From her Grammy-winning album How Love Begins came Reverie, inspired by Debussy’s famous piano work. Self-deprecating as ever, Zuraitis joked about being a self-taught pianist, but the performance revealed something much deeper. She moves between jazz, classical music, singer-songwriter traditions and popular song with remarkable ease, never sounding as though she is consciously crossing genres. The music simply follows wherever the story leads.

Then, almost without warning, the atmosphere changed completely.

Lou Reed’s Walk on the Wild Side became one of the evening’s most joyous moments. Encouraging the audience to join the famous “doo-do-do” refrain, Ronnie Scott’s briefly resembled a room full of old friends rather than strangers gathered around tiny tables. It was impossible not to smile.

The emotional centre of the concert, however, may well have been Wish I Could Love You.

Heartbreak songs are hardly uncommon, but Zuraitis approaches the subject from the opposite direction. This is not about longing to be loved. It is about the guilt of being unable to return somebody else’s feelings. It is an unusually compassionate perspective and one delivered with extraordinary honesty.

It is about the people listening. Her arrangement of Jolene provided another highlight. Introduced with obvious affection for Dolly Parton, the performance also acknowledged the arrangement that first brought widespread Grammy recognition to Zuraitis and Pugach. Rather than reinventing the song for novelty’s sake, they simply uncovered fresh emotional colours within one of popular music’s finest compositions.

Recognition has followed both artists in recent years. Zuraitis’s Grammy-winning How Love Begins confirmed what audiences had already begun to recognise: here was one of the most compelling vocalists and songwriters working in contemporary jazz. Alongside that, her partnership with Dan Pugach has continued to flourish, culminating in further Grammy success through their collaborative work on Bianca Reimagined. Yet what impressed most last night was how lightly those achievements were worn. There was no sense of performing as Grammy winners. They simply performed as musicians completely committed to their craft.

One of the evening’s most delightful moments arrived with He’s a Demon, He’s a Devil, He’s a Doll, introduced through a wonderfully improbable story involving her mother, one of her students and Minecraft discovering an old Betty Hutton recording.

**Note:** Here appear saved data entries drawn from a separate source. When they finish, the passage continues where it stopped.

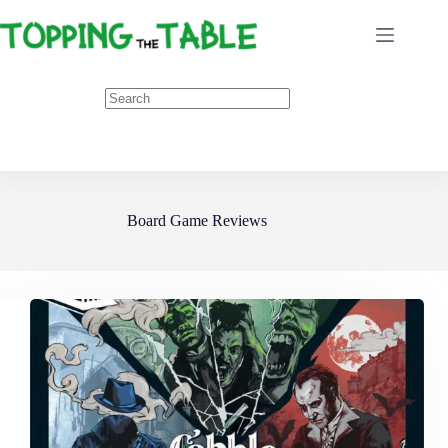
Skip
to
content
Board Game Reviews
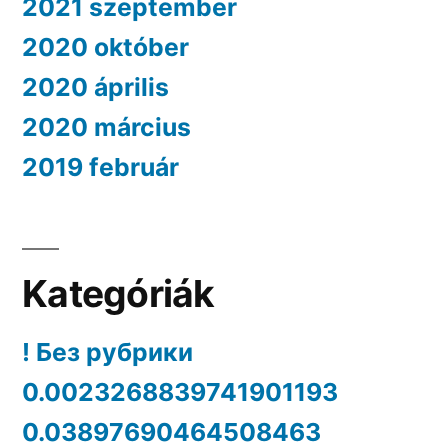
2021 szeptember
2020 október
2020 április
2020 március
2019 február
Kategóriák
! Без рубрики
0.0023268839741901193
0.03897690464508463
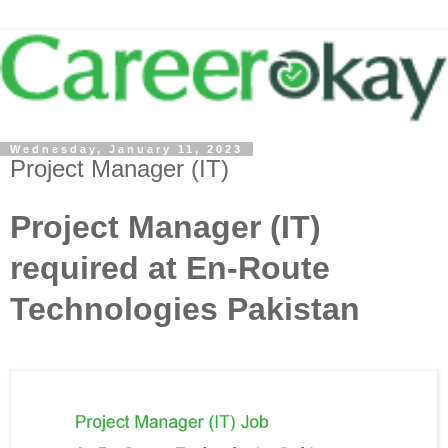
Wednesday, January 11, 2023
Project Manager (IT)
Project Manager (IT)
required at En-Route
Technologies Pakistan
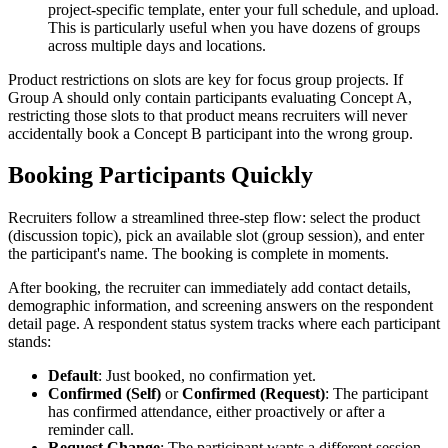
project-specific template, enter your full schedule, and upload.
This is particularly useful when you have dozens of groups
across multiple days and locations.
Product restrictions on slots are key for focus group projects. If
Group A should only contain participants evaluating Concept A,
restricting those slots to that product means recruiters will never
accidentally book a Concept B participant into the wrong group.
Booking Participants Quickly
Recruiters follow a streamlined three-step flow: select the product
(discussion topic), pick an available slot (group session), and enter
the participant's name. The booking is complete in moments.
After booking, the recruiter can immediately add contact details,
demographic information, and screening answers on the respondent
detail page. A respondent status system tracks where each participant
stands:
Default
: Just booked, no confirmation yet.
Confirmed (Self)
or
Confirmed (Request)
: The participant
has confirmed attendance, either proactively or after a
reminder call.
Request Change
: The participant wants a different session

It perfectly captured Zuraitis’s personality. She has an uncanny ability to wander through seemingly unrelated stories before landing effortlessly inside the next song.

Later, Call My Name (I dare you) returned to the new album’s emotional landscape with confidence and vulnerability existing side by side. By this stage, the audience had become completely invested. Every lyric seemed to land with increasing intimacy.

Towards the close came a beautifully understated reading of I Get Along Without You Very Well, followed by Jimmy Webb’s timeless Wichita Lineman. Some songs resist reinterpretation, yet Zuraitis approached it with humility, allowing the melody and lyric to breathe rather than trying to reinvent a masterpiece. It was a fitting way to draw the evening towards its conclusion.

As we stepped back onto Frith Street, the conversations continued long after the applause had faded.

People were not discussing vocal technique or Grammy Awards.They were talking about stories.

About lyrics that had unexpectedly found them.
About laughter that had arrived moments before heartbreak.
About songs that, for a couple of hours, seemed to belong to everyone in the room.
Perhaps that is the greatest compliment any songwriter can receive.

Nicole Zuraitis invited an audience into her world for an evening, but somehow everyone left believing that a small part of it had become their own.

I cannot help thinking Ronnie Scott himself would have appreciated that. Indeed, I suspect he would have admired not only the extraordinary musicianship on display, but the generosity with which it was shared.

After all, the finest raconteurs know that the story is never really about them.